Пушкин «метафизически» близок Розанову. К социальной направленности Пушкина он довольно равнодушен и хотя находит, что Пушкин первым в послепетровское время обратился к русскому идеалу, однако «Пушкин и Лермонтов ничего особенного не хотели».[30] Главное в Пушкине — многобожие, дар воспеть прекрасное разнообразие мира, отсутствие господствующей идеи.
«Можно Пушкиным питаться и можно им одним пропитаться всю жизнь, — пишет Розанов. — Попробуйте жить Гоголем… Лермонтовым: вы будете задушены их (сердечным и умственным) монотеизмом… Через немного времени вы почувствуете… себя, как в комнате с закрытыми окнами и насыщенной ароматом сильно пахучих цветов, и броситесь к двери с криком: «простора!», «воздуха!..» У Пушкина — все двери открыты, да и нет дверей, потому что нет стен, нет самой комнаты: это — в точности сад, где вы не устаете».[31]
Конечно, добавляет Розанов, Россия никогда не станет жить Пушкиным, как греки — Гомером. Тут не недостаточность поэта, а потребность движения, потребность подышать атмосферой «исключительных настроений». После «сада» Пушкина — «исключительный и фантастический кабинет» Гоголя. После Пушкина, в другом месте пишет Розанов,
«дьявол вдруг помешал палочкой дно: и со дна пошли токи мути, болотных пузырьков… Это пришел Гоголь. За Гоголем все. Тоска. Недоумение. Злоба, много злобы…».
И в этот момент «злобы» рождается вторая исключительная для Розанова фигура: Толстой.
«Толстой из этой мглы поднял голову: «К идеалу!»».[32]
Толстой описал не молодых людей, рассуждающих о труде, а самую «трудовую Россию», отнесся с уважением к семье, к трудящемуся человеку, к отцам.
«Это — впервые и единственно в русской литературе, без подражаний и продолжений».[33]

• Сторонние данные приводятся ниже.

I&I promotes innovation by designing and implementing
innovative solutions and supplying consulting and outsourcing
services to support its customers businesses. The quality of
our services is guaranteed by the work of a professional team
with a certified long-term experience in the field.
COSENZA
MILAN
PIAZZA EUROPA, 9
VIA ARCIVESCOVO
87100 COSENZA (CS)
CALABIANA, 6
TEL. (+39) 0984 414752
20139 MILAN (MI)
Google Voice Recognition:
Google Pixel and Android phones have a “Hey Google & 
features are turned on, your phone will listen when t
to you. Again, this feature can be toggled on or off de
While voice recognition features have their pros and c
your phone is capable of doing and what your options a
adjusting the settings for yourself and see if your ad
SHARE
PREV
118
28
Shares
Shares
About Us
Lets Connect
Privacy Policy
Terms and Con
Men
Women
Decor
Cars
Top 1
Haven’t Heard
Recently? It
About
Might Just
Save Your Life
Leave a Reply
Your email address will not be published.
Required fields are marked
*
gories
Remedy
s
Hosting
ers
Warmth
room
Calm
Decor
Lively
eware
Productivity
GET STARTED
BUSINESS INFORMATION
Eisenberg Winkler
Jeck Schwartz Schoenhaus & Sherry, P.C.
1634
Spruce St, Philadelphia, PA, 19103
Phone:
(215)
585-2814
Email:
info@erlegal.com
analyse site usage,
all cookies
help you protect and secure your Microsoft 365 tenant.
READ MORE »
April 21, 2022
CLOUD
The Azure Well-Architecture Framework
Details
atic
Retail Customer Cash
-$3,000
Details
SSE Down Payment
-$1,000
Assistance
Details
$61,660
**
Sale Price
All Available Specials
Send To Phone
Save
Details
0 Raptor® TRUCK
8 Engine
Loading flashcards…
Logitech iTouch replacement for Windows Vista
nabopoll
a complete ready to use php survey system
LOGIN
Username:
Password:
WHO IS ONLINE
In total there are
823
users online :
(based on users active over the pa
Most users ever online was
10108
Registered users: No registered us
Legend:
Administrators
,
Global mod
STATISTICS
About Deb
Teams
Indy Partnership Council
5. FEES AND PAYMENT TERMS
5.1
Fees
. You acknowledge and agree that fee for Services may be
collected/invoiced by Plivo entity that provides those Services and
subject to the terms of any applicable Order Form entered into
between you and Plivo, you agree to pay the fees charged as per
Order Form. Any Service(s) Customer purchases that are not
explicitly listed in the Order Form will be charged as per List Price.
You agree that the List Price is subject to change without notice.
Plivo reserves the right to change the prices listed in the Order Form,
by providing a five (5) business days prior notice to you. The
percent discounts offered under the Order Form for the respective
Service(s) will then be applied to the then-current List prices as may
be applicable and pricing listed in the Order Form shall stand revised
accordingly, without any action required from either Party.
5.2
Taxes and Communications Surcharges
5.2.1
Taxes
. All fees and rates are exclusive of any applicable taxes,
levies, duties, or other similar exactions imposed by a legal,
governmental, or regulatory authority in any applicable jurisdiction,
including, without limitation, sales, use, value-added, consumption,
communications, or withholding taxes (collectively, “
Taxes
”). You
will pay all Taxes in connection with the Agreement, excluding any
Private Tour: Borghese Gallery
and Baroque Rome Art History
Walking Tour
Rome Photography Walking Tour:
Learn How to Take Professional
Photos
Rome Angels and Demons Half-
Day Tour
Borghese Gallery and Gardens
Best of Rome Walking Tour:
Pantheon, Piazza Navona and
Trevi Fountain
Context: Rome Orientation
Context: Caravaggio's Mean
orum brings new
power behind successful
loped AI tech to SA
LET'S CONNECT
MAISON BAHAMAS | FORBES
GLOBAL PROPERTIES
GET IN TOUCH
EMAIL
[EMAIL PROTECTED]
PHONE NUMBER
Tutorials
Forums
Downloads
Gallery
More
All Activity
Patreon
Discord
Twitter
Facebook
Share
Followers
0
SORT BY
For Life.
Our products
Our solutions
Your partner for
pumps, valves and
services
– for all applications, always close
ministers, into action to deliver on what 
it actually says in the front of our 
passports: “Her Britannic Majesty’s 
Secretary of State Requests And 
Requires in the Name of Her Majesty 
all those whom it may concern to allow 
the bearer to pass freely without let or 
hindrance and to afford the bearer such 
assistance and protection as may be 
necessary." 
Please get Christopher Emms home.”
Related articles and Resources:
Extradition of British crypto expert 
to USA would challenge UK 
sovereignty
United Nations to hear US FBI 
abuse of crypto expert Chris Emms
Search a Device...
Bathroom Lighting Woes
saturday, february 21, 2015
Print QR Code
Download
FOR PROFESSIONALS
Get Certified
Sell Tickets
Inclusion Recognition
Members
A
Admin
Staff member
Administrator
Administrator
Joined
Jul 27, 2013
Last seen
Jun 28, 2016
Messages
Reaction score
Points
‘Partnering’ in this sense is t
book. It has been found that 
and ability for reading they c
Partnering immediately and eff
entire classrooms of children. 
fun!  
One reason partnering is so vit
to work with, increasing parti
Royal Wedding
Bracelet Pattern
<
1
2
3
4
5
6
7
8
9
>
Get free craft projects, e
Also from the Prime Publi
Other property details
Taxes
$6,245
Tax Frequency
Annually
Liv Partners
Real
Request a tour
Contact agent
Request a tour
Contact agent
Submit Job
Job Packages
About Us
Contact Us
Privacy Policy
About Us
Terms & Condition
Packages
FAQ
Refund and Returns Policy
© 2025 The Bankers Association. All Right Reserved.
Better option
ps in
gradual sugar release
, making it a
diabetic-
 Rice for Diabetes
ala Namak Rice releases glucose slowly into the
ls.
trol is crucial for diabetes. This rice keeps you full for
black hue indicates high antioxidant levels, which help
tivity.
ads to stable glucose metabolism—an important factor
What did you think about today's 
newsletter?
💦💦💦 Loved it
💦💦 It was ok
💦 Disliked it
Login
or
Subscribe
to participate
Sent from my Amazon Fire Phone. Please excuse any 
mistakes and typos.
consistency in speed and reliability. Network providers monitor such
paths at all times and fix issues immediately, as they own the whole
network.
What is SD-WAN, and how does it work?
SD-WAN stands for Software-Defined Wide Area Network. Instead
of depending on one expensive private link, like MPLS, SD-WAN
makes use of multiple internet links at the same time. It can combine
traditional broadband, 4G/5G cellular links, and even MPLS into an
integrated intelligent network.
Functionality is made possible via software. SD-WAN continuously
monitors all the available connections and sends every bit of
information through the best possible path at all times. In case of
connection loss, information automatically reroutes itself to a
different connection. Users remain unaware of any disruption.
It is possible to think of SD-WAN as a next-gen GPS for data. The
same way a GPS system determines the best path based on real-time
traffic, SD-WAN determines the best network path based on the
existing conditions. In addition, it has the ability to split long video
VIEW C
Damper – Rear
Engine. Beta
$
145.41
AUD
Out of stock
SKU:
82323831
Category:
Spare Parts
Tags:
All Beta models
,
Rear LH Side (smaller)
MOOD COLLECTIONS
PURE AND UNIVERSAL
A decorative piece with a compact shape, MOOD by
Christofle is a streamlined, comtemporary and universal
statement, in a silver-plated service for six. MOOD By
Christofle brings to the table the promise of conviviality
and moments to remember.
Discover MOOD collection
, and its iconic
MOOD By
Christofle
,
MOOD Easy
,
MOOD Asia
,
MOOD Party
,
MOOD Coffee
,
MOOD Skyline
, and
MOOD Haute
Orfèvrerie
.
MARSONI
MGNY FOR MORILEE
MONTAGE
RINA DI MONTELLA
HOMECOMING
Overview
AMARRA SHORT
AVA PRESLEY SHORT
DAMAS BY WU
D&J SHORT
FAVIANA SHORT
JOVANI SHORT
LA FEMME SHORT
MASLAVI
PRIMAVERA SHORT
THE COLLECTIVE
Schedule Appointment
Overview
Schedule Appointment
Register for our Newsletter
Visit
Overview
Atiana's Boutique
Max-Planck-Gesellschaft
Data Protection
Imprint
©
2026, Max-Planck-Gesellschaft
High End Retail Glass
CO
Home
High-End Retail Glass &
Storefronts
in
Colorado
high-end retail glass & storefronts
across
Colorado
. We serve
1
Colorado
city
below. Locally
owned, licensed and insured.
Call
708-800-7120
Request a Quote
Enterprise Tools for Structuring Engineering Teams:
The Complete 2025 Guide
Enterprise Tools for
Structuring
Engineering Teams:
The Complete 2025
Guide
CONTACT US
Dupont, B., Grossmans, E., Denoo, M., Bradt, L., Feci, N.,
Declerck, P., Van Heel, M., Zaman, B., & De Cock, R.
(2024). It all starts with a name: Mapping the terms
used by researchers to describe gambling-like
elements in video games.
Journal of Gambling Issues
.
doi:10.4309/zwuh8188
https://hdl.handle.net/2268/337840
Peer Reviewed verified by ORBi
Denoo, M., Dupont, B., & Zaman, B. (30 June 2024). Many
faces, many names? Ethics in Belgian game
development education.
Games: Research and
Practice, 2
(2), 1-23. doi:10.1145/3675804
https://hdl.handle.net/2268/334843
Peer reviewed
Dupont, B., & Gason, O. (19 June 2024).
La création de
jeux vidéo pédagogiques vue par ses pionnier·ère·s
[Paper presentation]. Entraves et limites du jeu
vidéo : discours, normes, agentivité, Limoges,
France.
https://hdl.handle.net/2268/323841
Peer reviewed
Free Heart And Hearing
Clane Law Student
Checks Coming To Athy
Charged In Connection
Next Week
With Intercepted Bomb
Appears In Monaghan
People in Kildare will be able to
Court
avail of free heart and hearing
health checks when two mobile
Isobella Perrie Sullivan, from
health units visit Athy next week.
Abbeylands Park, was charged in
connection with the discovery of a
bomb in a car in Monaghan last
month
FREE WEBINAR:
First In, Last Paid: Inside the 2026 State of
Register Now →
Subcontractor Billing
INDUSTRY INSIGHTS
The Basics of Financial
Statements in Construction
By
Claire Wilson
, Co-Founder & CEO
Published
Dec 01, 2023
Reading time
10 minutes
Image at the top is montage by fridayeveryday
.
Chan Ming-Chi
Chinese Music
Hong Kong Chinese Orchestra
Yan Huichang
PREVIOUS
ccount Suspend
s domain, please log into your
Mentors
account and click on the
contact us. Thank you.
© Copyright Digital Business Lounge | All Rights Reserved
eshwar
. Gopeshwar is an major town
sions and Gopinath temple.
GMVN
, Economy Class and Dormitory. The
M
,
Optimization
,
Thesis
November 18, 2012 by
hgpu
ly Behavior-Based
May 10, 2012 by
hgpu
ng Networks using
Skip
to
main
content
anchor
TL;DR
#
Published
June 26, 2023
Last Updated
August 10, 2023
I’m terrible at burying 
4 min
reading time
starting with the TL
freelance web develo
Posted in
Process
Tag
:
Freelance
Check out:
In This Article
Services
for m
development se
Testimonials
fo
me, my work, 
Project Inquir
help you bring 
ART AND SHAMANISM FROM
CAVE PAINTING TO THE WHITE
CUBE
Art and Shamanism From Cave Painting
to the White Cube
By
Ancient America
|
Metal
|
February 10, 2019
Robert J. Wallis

Толстой, стало быть, выполнил тот «социальный заказ», который Розанов устал ждать от русской литературы. Но скорее всего Розанов выдумал своего Толстого. Толстой описал разные семьи, различных отцов, наконец, разный труд; создал сложную и совсем не апологетическую картину русской действительности; не заметить его критики того сословия, к которому Розанов слал Чернышевского «целовать ручки»,[34] — значит не хотеть ее замечать.